Court Opinion

ID: 6230536
Source: CourtListenerOpinion
Date Created: 2022-02-17 20:20:55.369211+00
Date Added: 2024-06-11T08:57:50.813820
License: Public Domain

The opinion of the court was delivered by
Woodward, J.
— A constable having an execution in his hands regularly issued on a judgment recovered for debts contracted before and after the 4th July 1849, cannot be treated as a trespasser for seizing and selling the debtor’s property in disregard of his claim to exemption under the Act of Assembly of 9th April 1849. The provisions of that act apply only to “ debts contracted *271on and after the 4th day of July 1849,” and no constable has authority to give debtors the benefit of' the law as to debts contracted before that date. If a debtor against whom such a judgment has been recovered means to have the exemption, he should pay so much of the judgment as represents the unexempted debt, and have it noted on the justice’s docket, whose duty it would then be to instruct the constable accordingly. Every debtor has a right to make specific applications of partial payments, and if he would have the benefit of this statute, he must qualify himself for it, by bringing the execution debt within the category of the statute.
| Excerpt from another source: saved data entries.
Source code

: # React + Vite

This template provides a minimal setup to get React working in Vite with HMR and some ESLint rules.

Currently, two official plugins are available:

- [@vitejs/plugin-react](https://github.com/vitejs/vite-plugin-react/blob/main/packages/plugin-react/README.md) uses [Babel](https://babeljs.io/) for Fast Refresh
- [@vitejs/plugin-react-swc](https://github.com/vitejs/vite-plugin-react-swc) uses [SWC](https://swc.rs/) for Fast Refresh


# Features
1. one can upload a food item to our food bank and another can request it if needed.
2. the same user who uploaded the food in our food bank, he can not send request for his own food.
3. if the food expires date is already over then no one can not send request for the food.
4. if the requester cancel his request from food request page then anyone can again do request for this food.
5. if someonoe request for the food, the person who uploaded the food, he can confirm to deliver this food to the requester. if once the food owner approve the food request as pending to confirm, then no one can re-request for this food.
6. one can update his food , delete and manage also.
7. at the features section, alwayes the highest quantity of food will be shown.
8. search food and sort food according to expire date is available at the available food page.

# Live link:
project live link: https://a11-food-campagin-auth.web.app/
The court below seemed to think the plaintiff in the judgment was in fault for mixing his claims, and obtaining a general judgment without distinguishing those that were contracted before the 4th July 1849, from those that were contracted after that date. But we cannot think so. He was bound to sue upon all his book account in one action. The statute was not a rule of pleading to him. He could not know that his debtor would claim an exemption, and if he had recovered a judgment for one part of his debt it might have barred him from recovering for the other part. He therefore was in no fault. Nor was the constable; who, with an execution in hand, issued on that judgment, was bound to levy it, unless he could render a legal reason to the plaintiff for not doing so. And what excuse could he have rendered ? If he had said the defendant claimed the exemption, the plaintiff would have replied that part of his debt, necessarily incorporated in that judgment and execution, was not subject to exemption, and to this the constable could have had no rejoinder. He would have made himself liable to the plaintiff to the extent at least of that portion of the debt that was contracted before the 4th July 1849. He could acquit himself only by making the levy, and if, for doing that, he is liable as a trespasser to the defendant, the statute punishes the fidelity of the officer to reward the inactivity of the debtor. Such a construction of the statute would be unreasonable and intolerable. The debtor has no right to involve a public officer in such a dilemma. Let him establish his title to the exemption before he claims it at the hands of the officer. We have been in the habit, in questions of distribution, of taking notice of the date at which the debt was contracted; but in a case of this sort we could not notice it if it had not been the subject of investigation in the court below. Ordinarily, the record brought up to us only shows the judgment and execution under which the constable justifies, and then there is no inquiry in this court into the date of the debt or debts on which the judgment was founded; but in' this instance, it appears fully upon the record, that the execution under which the constable acted was founded in part upon a debt *272that was not subject to the exemption claimed; and, therefore, we think the court were in error in holding him to be a trespasser.
The judgment is reversed and a venire facias de novo is awarded.